» AIM OF THE EXERCISE: Apart from the pictures, which must be omitted, restate the data exactly.

-- INPUT MATERIAL follows --

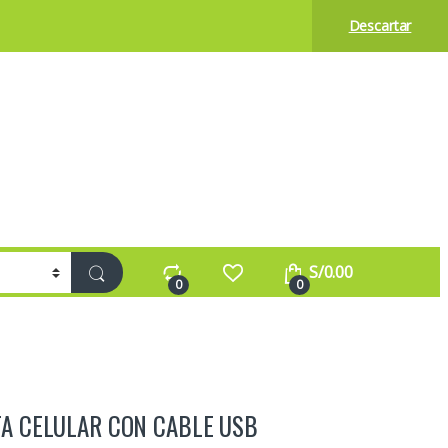
Descartar
S/
0.00
0
0
TA CELULAR CON CABLE USB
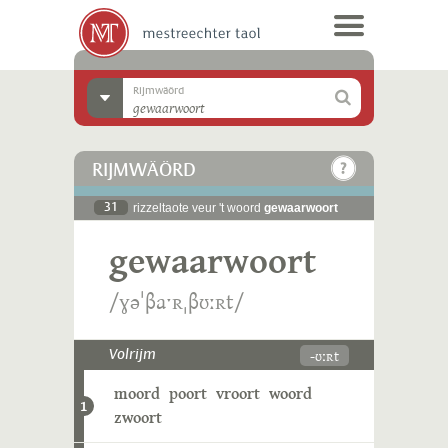
Rijmwäörd
RIJMWÄÖRD
31
rizzeltaote veur 't woord
gewaarwoort
gewaarwoort
/ɣəˈβaˑʀˌβʊːʀt/
-ʊːʀt
Volrijm
moord
poort
vroort
woord
1
zwoort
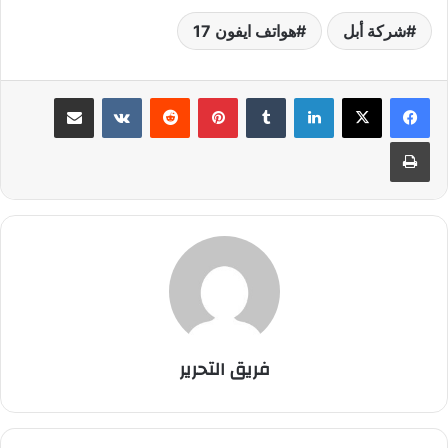
شركة أبل
هواتف ايفون 17
لينكدإن
بينتيريست
مشاركة عبر البريد
طباعة
فريق التحرير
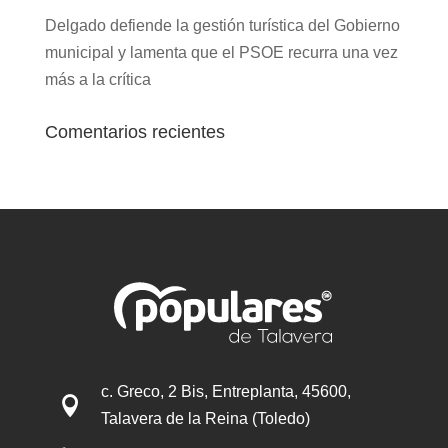
Delgado defiende la gestión turística del Gobierno
municipal y lamenta que el PSOE recurra una vez
más a la crítica
Comentarios recientes
c. Greco, 2 Bis, Entreplanta, 45600,

Talavera de la Reina (Toledo)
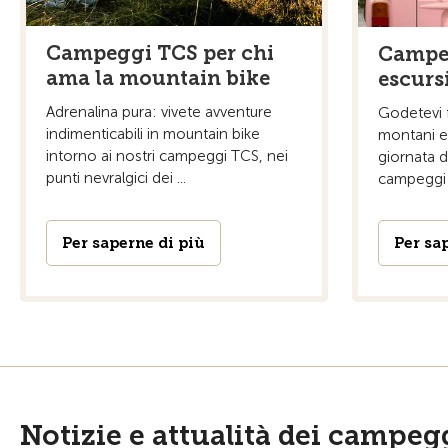
Campeggi TCS per chi
Campe
ama la mountain bike
escurs
Adrenalina pura: vivete avventure
Godetevi 
indimenticabili in mountain bike
montani e 
intorno ai nostri campeggi TCS, nei
giornata d
punti nevralgici dei ...
campeggi 
Per saperne di più
Per sa
Notizie e attualità dei campeg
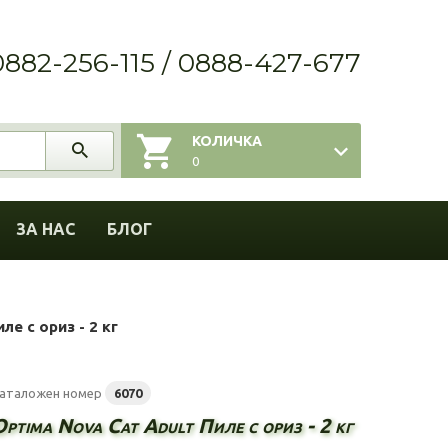
0882-256-115 / 0888-427-677
КОЛИЧКА
0
ЗА НАС
БЛОГ
ле с ориз - 2 кг
аталожен номер
6070
Optima Nova Cat Adult Пиле с ориз - 2 кг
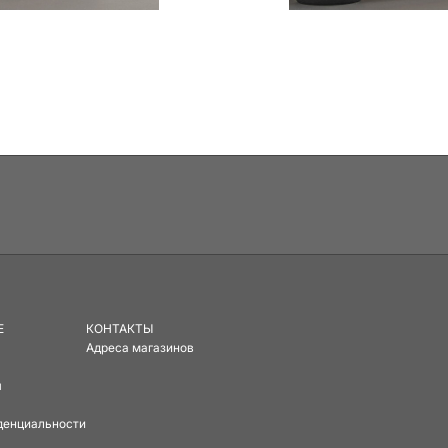
E
КОНТАКТЫ
Адреса магазинов
ы
денциальности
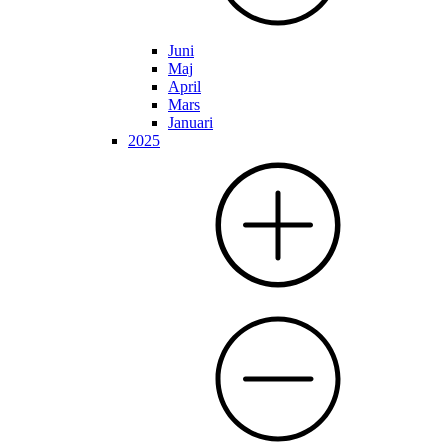
Juni
Maj
April
Mars
Januari
2025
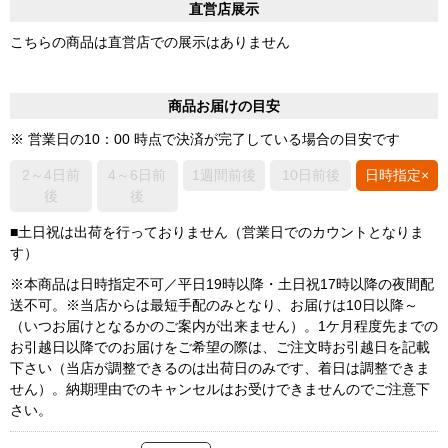
直営店展示
こちらの商品は直営店での展示はありません
商品お届けの目安
※ 営業日の10：00 時点で決済が完了している場合の目安です
2～4日前
4～6日前
1週間前後
10日前後
日時指定×
後
後
■土日祝は出荷を行っておりません（営業日でのカウントとなりま
す）
※本商品は日時指定不可／平日19時以降・土日祝17時以降の夜間配
送不可。※当店からは最短手配のみとなり、お届けは10日以降～
（いつお届けとなるかのご案内が出来ません）。1ケ月程度先までの
お引越日以降でのお届けをご希望の際は、ご注文時お引越日を記載
下さい（当店が調整できるのは出荷日のみです、着日は調整できま
せん）。納期理由でのキャンセルはお受けできませんのでご注意下
さい。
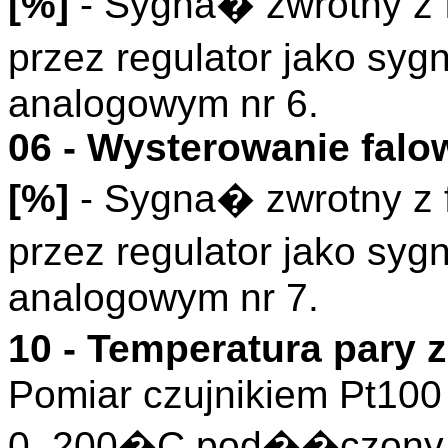
[%]
- Sygna� zwrotny z 
przez regulator jako s
analogowym nr 6.
06 - Wysterowanie fal
[%]
- Sygna� zwrotny z 
przez regulator jako s
analogowym nr 7.
10 - Temperatura pary z
Pomiar czujnikiem Pt100
0..200�C pod��czony d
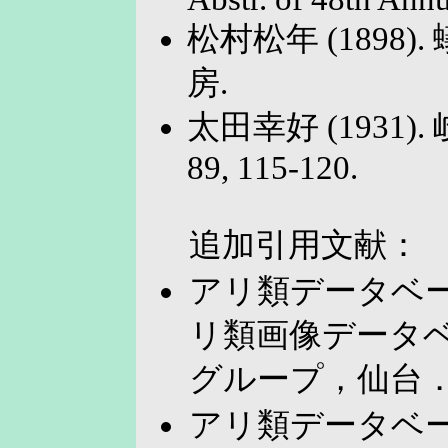
松村松年 (1898)
房.
太田幸好 (1931)
89, 115-120.
追加引用文献：
アリ類データベー
リ類画像データベ
グループ，仙台
アリ類データベー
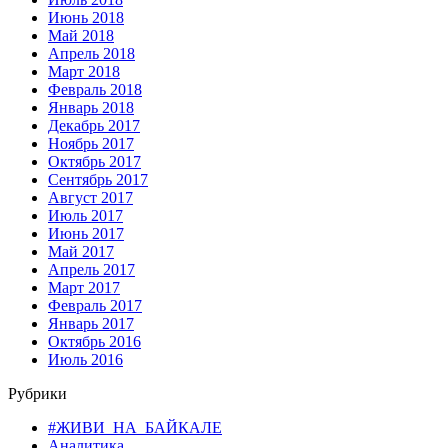
Июнь 2018
Май 2018
Апрель 2018
Март 2018
Февраль 2018
Январь 2018
Декабрь 2017
Ноябрь 2017
Октябрь 2017
Сентябрь 2017
Август 2017
Июль 2017
Июнь 2017
Май 2017
Апрель 2017
Март 2017
Февраль 2017
Январь 2017
Октябрь 2016
Июль 2016
Рубрики
#ЖИВИ_НА_БАЙКАЛЕ
Аналитика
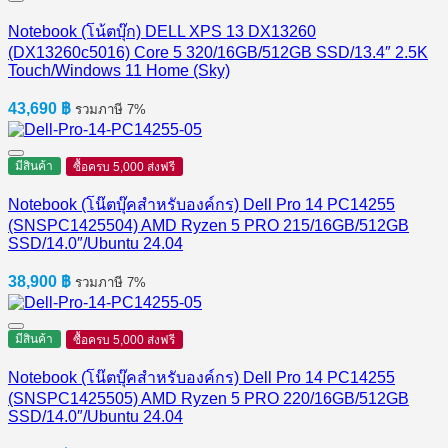
Notebook (โน้ตบุ๊ก) DELL XPS 13 DX13260
(DX13260c5016) Core 5 320/16GB/512GB SSD/13.4″ 2.5K
Touch/Windows 11 Home (Sky)
43,690
฿
รวมภาษี 7%
มีสินค้า
ซื้อครบ 5,000 ส่งฟรี
Notebook (โน๊ตบุ๊คสำหรับองค์กร) Dell Pro 14 PC14255
(SNSPC1425504) AMD Ryzen 5 PRO 215/16GB/512GB
SSD/14.0″/Ubuntu 24.04
38,900
฿
รวมภาษี 7%
มีสินค้า
ซื้อครบ 5,000 ส่งฟรี
Notebook (โน๊ตบุ๊คสำหรับองค์กร) Dell Pro 14 PC14255
(SNSPC1425505) AMD Ryzen 5 PRO 220/16GB/512GB
SSD/14.0″/Ubuntu 24.04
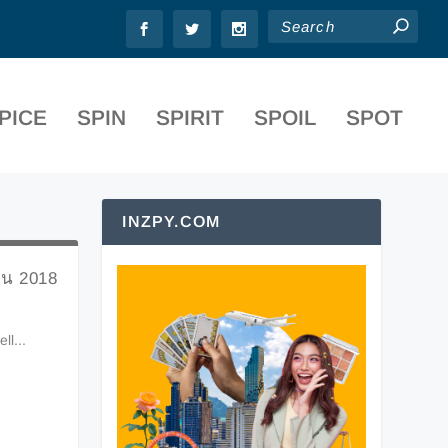
PICE
SPIN
SPIRIT
SPOIL
SPOT
INZPY.COM
้อน 2018
l...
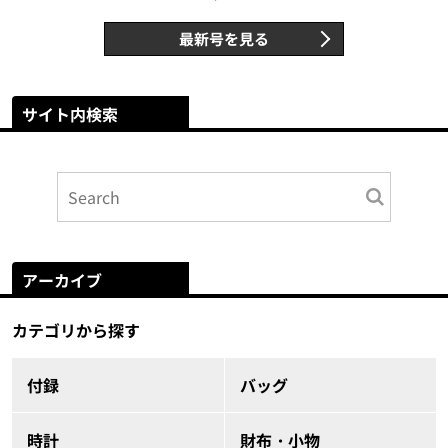
最新号を見る
サイト内検索
アーカイブ
カテゴリから探す
付録
バッグ
時計
財布・小物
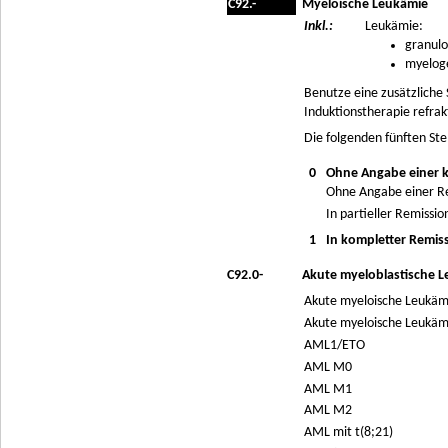
C92.-
Myeloische Leukämie
Inkl.:
Leukämie:
granulo
myelog
Benutze eine zusätzliche
Induktionstherapie refrakt
Die folgenden fünften Ste
0
Ohne Angabe einer 
Ohne Angabe einer R
In partieller Remissio
1
In kompletter Remis
C92.0-
Akute myeloblastische 
Akute myeloische Leukämi
Akute myeloische Leukämi
AML1/ETO
AML M0
AML M1
AML M2
AML mit t(8;21)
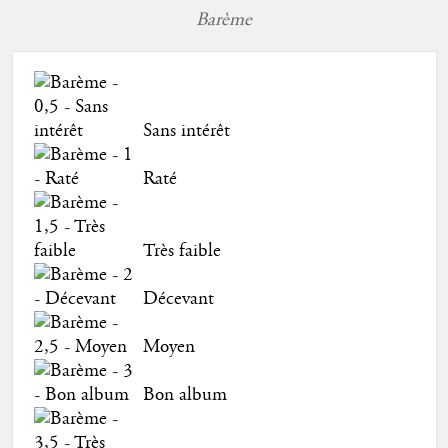
Barème
Sans intérêt
Raté
Très faible
Décevant
Moyen
Bon album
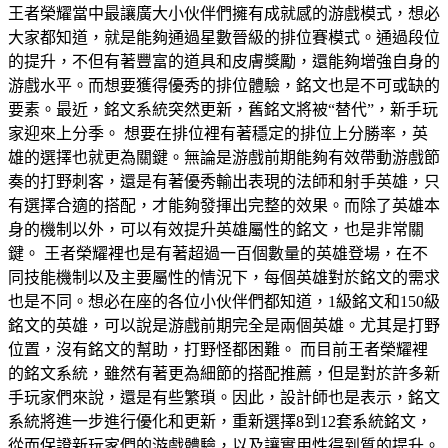
王者榮耀當中最讓廣大小伙伴們擁有成就感的游戲模式，想必
大家都知道，就是能夠通過星數晉級的排位賽模式。通過段位
的提升，不但有著豐富的道具和皮膚獎勵，還能夠增強自身的
游戲水平。而想要獲得優秀的排位體驗，銘文也是不可或缺的
要素。最近，銘文系統突然更新，舊銘文將被“替代”，新手玩
家迎來上分季。 想要在排位裡有著穩定的排位上分勝率，英
雄的選擇也就更為關鍵。無論是游戲前期能夠有效帶動游戲節
奏的打野刺客，還是有著優秀輸出表現的法師和射手英雄，只
有選擇合適的搭配，才能夠發揮出完整的效果。而除了英雄本
身的機制以外，可以有效提升英雄屬性的銘文，也是非常關
鍵。 王者榮耀裡也是有著超過一百個數量的英雄登場，在不
同技能機制以及主要屬性的情況下，每個英雄對於銘文的需求
也是不同。想必在座的各位小伙伴們都知道，1級銘文和150級
銘文的英雄，可以說是游戲前期完全是兩個英雄。尤其是打野
位置，沒有銘文的幫助，打野怪都困難。 而目前王者榮耀裡
的銘文系統，雖然有著更為細節的搭配推薦，但是對於許多新
手玩家們來說，還是有些繁瑣。因此，設計師也是表示，銘文
系統將進一步進行優化和更新，重新選擇8到12套系統銘文，
從而保證新玩家們的游戲體驗，以及讓實用性得到質的提升。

-- INPUT MATERIAL concluded --

» EXERCISE RESULT:
Descartar
S/
0.00
0
0
TA CELULAR CON CABLE USB
Rijmwäörd
RIJMWÄÖRD
31
rizzeltaote veur 't woord
gewaarwoort
gewaarwoort
/ɣəˈβaˑʀˌβʊːʀt/
-ʊːʀt
Volrijm
moord
poort
vroort
woord
1
zwoort
شركة أبل
هواتف ايفون 17
لينكدإن
بينتيريست
مشاركة عبر البريد
طباعة
فريق التحرير
Delgado defiende la gestión turística del Gobierno
municipal y lamenta que el PSOE recurra una vez
más a la crítica
Comentarios recientes
c. Greco, 2 Bis, Entreplanta, 45600,

Talavera de la Reina (Toledo)
Campeggi TCS per chi
Campe
ama la mountain bike
escurs
Adrenalina pura: vivete avventure
Godetevi 
indimenticabili in mountain bike
montani e 
intorno ai nostri campeggi TCS, nei
giornata d
punti nevralgici dei ...
campeggi 
Per saperne di più
Per sa
Notizie e attualità dei campeg
0882-256-115 / 0888-427-677
КОЛИЧКА
0
ЗА НАС
БЛОГ
ле с ориз - 2 кг
аталожен номер
6070
Optima Nova Cat Adult Пиле с ориз - 2 кг
E
КОНТАКТЫ
Адреса магазинов
ы
денциальности
Juni
Maj
April
Mars
Januari
2025
直営店展示
こちらの商品は直営店での展示はありません
商品お届けの目安
※ 営業日の10：00 時点で決済が完了している場合の目安です
2～4日前
4～6日前
1週間前後
10日前後
日時指定×
後
後
■土日祝は出荷を行っておりません（営業日でのカウントとなりま
す）
※本商品は日時指定不可／平日19時以降・土日祝17時以降の夜間配
送不可。※当店からは最短手配のみとなり、お届けは10日以降～
（いつお届けとなるかのご案内が出来ません）。1ケ月程度先までの
お引越日以降でのお届けをご希望の際は、ご注文時お引越日を記載
下さい（当店が調整できるのは出荷日のみです、着日は調整できま
せん）。納期理由でのキャンセルはお受けできませんのでご注意下
さい。
[%]
- Sygna� zwrotny z 
przez regulator jako s
analogowym nr 6.
06 - Wysterowanie fal
[%]
- Sygna� zwrotny z 
przez regulator jako s
analogowym nr 7.
10 - Temperatura pary z
Pomiar czujnikiem Pt100
0..200�C pod��czony d
松村松年 (1898)
房.
太田幸好 (1931)
89, 115-120.
追加引用文献：
アリ類データベー
リ類画像データベ
グループ，仙台
アリ類データベー
Июнь 2018
Май 2018
Апрель 2018
Март 2018
Февраль 2018
Январь 2018
Декабрь 2017
Ноябрь 2017
Октябрь 2017
Сентябрь 2017
Август 2017
Июль 2017
Июнь 2017
Май 2017
Апрель 2017
Март 2017
Февраль 2017
Январь 2017
Октябрь 2016
Июль 2016
Рубрики
#ЖИВИ_НА_БАЙКАЛЕ
Аналитика
Notebook (โน้ตบุ๊ก) DELL XPS 13 DX13260
(DX13260c5016) Core 5 320/16GB/512GB SSD/13.4″ 2.5K
Touch/Windows 11 Home (Sky)
43,690
฿
รวมภาษี 7%
มีสินค้า
ซื้อครบ 5,000 ส่งฟรี
Notebook (โน๊ตบุ๊คสำหรับองค์กร) Dell Pro 14 PC14255
(SNSPC1425504) AMD Ryzen 5 PRO 215/16GB/512GB
SSD/14.0″/Ubuntu 24.04
38,900
฿
รวมภาษี 7%
มีสินค้า
ซื้อครบ 5,000 ส่งฟรี
Notebook (โน๊ตบุ๊คสำหรับองค์กร) Dell Pro 14 PC14255
(SNSPC1425505) AMD Ryzen 5 PRO 220/16GB/512GB
SSD/14.0″/Ubuntu 24.04
PICE
SPIN
SPIRIT
SPOIL
SPOT
INZPY.COM
้อน 2018
l...
最新号を見る
サイト内検索
アーカイブ
カテゴリから探す
付録
バッグ
時計
財布・小物
C92.-
Myeloische Leukämie
Inkl.:
Leukämie:
granulo
myelog
Benutze eine zusätzliche
Induktionstherapie refrakt
Die folgenden fünften Ste
0
Ohne Angabe einer 
Ohne Angabe einer R
In partieller Remissio
1
In kompletter Remis
C92.0-
Akute myeloblastische 
Akute myeloische Leukämi
Akute myeloische Leukämi
AML1/ETO
AML M0
AML M1
AML M2
AML mit t(8;21)
Barème
Sans intérêt
Raté
Très faible
Décevant
Moyen
Bon album
王者榮耀當中最讓廣大小伙伴們擁有成就感的游戲模式，想必
大家都知道，就是能夠通過星數晉級的排位賽模式。通過段位
的提升，不但有著豐富的道具和皮膚獎勵，還能夠增強自身的
游戲水平。而想要獲得優秀的排位體驗，銘文也是不可或缺的
要素。最近，銘文系統突然更新，舊銘文將被“替代”，新手玩
家迎來上分季。 想要在排位裡有著穩定的排位上分勝率，英
雄的選擇也就更為關鍵。無論是游戲前期能夠有效帶動游戲節
奏的打野刺客，還是有著優秀輸出表現的法師和射手英雄，只
有選擇合適的搭配，才能夠發揮出完整的效果。而除了英雄本
身的機制以外，可以有效提升英雄屬性的銘文，也是非常關
鍵。 王者榮耀裡也是有著超過一百個數量的英雄登場，在不
同技能機制以及主要屬性的情況下，每個英雄對於銘文的需求
也是不同。想必在座的各位小伙伴們都知道，1級銘文和150級
銘文的英雄，可以說是游戲前期完全是兩個英雄。尤其是打野
位置，沒有銘文的幫助，打野怪都困難。 而目前王者榮耀裡
的銘文系統，雖然有著更為細節的搭配推薦，但是對於許多新
手玩家們來說，還是有些繁瑣。因此，設計師也是表示，銘文
系統將進一步進行優化和更新，重新選擇8到12套系統銘文，
從而保證新玩家們的游戲體驗，以及讓實用性得到質的提升。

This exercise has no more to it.